The universe is not God and it cannot exist independently of God.


Words that give life are richer than mere commands or information. In such wise ways does God deal with the universe – the infinite, ever-expanding universe.

Double huh?

I am amazed at the mental gymnastics he had to go through to completely discount Intelligent Design, and marvel at the science and wonder behind the beginning of the universe, while at the same time inserting his personal god into the equation.

Do they teach that at seminary?

3 thoughts on “A Catholic’s Take on Intelligent Design

  1. Apart from its obvious Roman Catholic meaning, a second meaning of “jesuit” (usually spelled with a lowercase “j”) is something like: “a sly intriguer; a person who uses overly subtle arguments to support false and/or dishonest reasoning.” The word can also be turned into an adjective: jesuitical.

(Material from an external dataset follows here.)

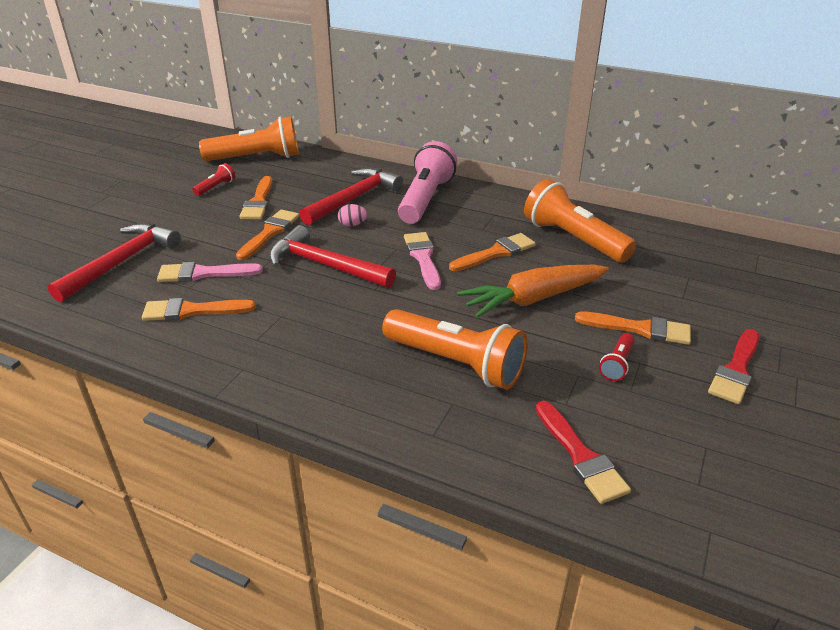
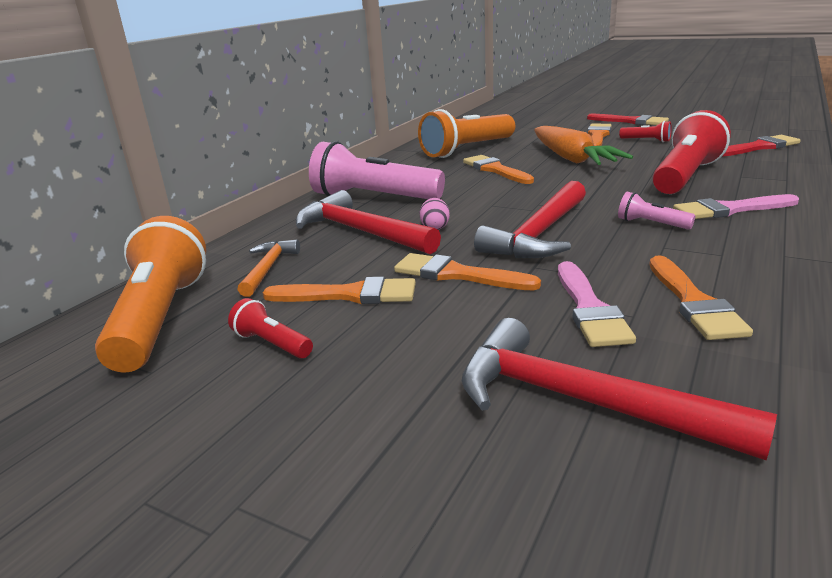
camera: 85 degrees left, 10 degrees down
(305, 176) = (268, 268): none -> orange hammer
(328, 317) = (651, 224): none -> pink flashlight
(423, 258) = (511, 193): pink brush -> pink brush (730, 209)
(456, 363) = (685, 176): orange flashlight -> red flashlight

    I think Coyne, like most enlightened-but-practicing Catholics, is faced with a fundamental difficulty. For a believer like him, god has to be lurking somewhere in the equations of all natural phenomena. But Coyne is too educated to dismiss any of the good science, or to claim scientific evidence where it obviously isn’t. Hence, he piles on the jesuitical gobbledygook.

  2. Sounds like someone “needs God.” He’s hanging onto his ever-changing idea of God by a thread — maybe even a minute fiber! I think science is really rocking his superstitious world.

    Is he trying to say that his god is an energy? A brain wave?

    Man, doesn’t it suck when just as someone has succeeded in making a good, solid point or argument they fuck it all up by not knowing when to close that gaping wound under their nose.

  3. Coyne’s scientific knowledge is so impressive (at least to a layman like me). It’s so frustrating, in some ways more so than the one track mindedness of the fundamentalists.